_掲載本文_

ご家族の中に障害をお持ちの方がいらっしゃる場合、相続税の負担を大きく軽減できる「障害者控除」という制度があります。「85歳までの年数に年20万円をかけた金額を控除できるって聞いたけど、もしその金額が大きくて使いきれなかったらどうなるの?」「他の家族の相続税も安くなるの?」といった疑問をお持ちの方も多いのではないでしょうか。この記事では、相続税の障害者控除の仕組みと、控除しきれない場合に他の相続人がその恩恵を受けられるのか、具体的な計算例を交えて優しく解説していきます。
相続税の障害者控除とは?
相続税の障害者控除とは、相続人の中に障害のある方がいらっしゃる場合に、その方の相続税額から一定の金額を差し引くことができる制度です。これは、障害のある方の今後の生活や療養にかかる負担を考慮し、税金の面からサポートすることを目的としています。控除額は年齢や障害の程度によって決まり、税額から直接差し引かれるため、節税効果が非常に大きいのが特徴です。

_提供された記録_

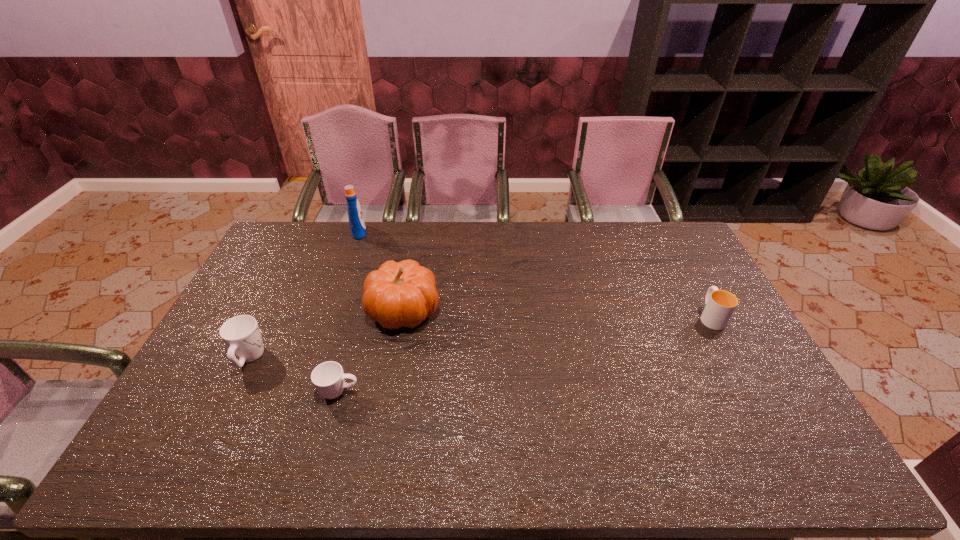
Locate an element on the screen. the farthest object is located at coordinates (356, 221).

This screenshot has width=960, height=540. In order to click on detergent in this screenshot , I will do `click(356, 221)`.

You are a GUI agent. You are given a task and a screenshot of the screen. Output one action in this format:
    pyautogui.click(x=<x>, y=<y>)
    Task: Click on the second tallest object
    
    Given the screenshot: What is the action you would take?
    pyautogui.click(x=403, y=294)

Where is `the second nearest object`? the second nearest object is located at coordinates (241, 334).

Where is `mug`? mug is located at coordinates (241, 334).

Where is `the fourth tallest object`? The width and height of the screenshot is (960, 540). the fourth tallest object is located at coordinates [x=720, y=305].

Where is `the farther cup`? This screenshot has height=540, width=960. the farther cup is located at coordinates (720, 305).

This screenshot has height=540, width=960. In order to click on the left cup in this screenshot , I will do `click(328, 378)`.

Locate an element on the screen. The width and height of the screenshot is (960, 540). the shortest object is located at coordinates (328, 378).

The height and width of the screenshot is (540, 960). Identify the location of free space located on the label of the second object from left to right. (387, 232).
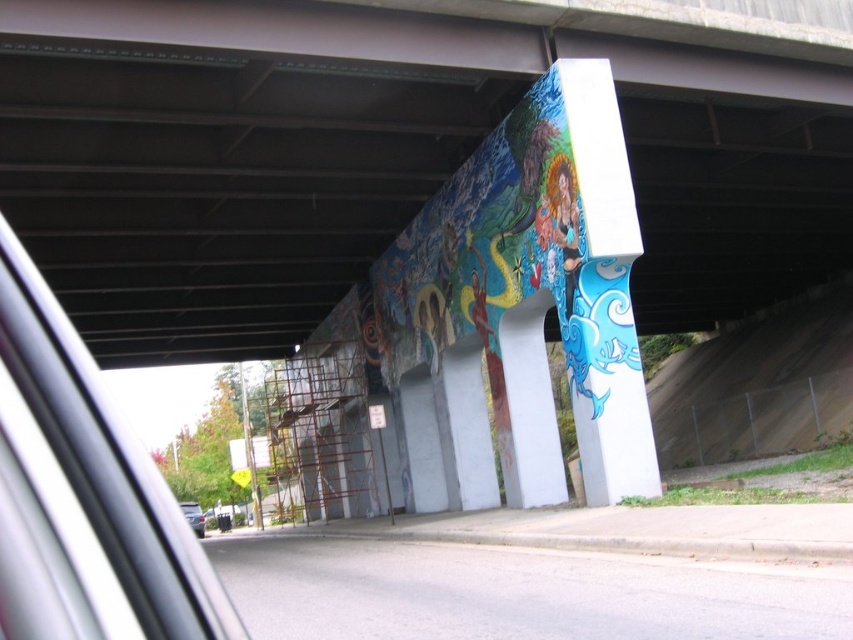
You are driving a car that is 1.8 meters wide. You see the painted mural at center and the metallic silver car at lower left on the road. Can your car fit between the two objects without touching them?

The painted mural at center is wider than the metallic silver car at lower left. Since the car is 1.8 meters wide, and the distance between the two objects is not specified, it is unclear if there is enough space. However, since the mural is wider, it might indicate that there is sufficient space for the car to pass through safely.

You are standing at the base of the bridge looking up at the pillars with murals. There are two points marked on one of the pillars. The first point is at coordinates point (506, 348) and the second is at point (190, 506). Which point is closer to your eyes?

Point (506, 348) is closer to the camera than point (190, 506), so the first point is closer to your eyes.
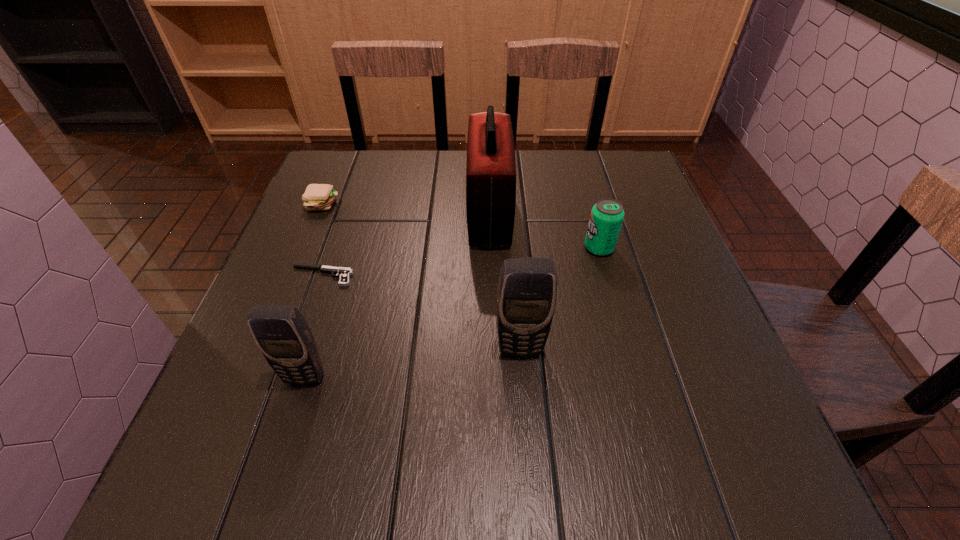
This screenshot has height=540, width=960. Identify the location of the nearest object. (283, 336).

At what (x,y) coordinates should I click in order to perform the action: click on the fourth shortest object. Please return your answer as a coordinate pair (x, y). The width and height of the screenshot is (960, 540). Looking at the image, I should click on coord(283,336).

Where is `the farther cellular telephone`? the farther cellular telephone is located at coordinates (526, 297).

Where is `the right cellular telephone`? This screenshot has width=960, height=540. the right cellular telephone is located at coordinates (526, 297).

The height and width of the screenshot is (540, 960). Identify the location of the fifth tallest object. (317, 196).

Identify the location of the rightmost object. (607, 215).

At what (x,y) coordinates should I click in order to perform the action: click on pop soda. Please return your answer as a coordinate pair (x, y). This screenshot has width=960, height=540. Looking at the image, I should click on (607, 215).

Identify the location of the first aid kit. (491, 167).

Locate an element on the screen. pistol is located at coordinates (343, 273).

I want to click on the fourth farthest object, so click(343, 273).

_実施する作業_
1) 記録の冒頭から「Task: Click on the second tallest object」を含む行まで(両端の行を含む)を、1行を1つの文字列とするJSONの配列に変換してください。空行と画像は含めないでください。
2) 相続税の障害者控除を扱った掲載本文について、最後の文の後から続きを書き進めてください。

_作業への回答_
1)
[
  "Locate an element on the screen. the farthest object is located at coordinates (356, 221).",
  "This screenshot has width=960, height=540. In order to click on detergent in this screenshot , I will do `click(356, 221)`.",
  "You are a GUI agent. You are given a task and a screenshot of the screen. Output one action in this format:",
  "    pyautogui.click(x=<x>, y=<y>)",
  "    Task: Click on the second tallest object"
]

2)
障害者控除の計算方法
障害者控除の金額は、その方が85歳になるまでの年数に応じて計算されます。障害の程度によって「一般障害者」と「特別障害者」の2つの区分があり、それぞれで計算式が異なります。
| 障害者の区分 | 計算式 |
| 一般障害者 | (85歳 - 相続開始時の年齢) × 10万円 |
| 特別障害者 | (85歳 - 相続開始時の年齢) × 20万円 |
※年齢の計算では、1年未満の端数は切り上げて1年として計算します。例えば、50歳3ヶ月の場合は51年ではなく、(85歳-50歳)で計算します。
【計算例】
例えば、相続が発生したときに45歳で特別障害者の方が相続人だった場合、控除額は以下のようになります。
(85歳 - 45歳) × 20万円 = 800万円
この場合、最大で800万円もの金額が、ご自身の相続税額から直接差し引かれることになります。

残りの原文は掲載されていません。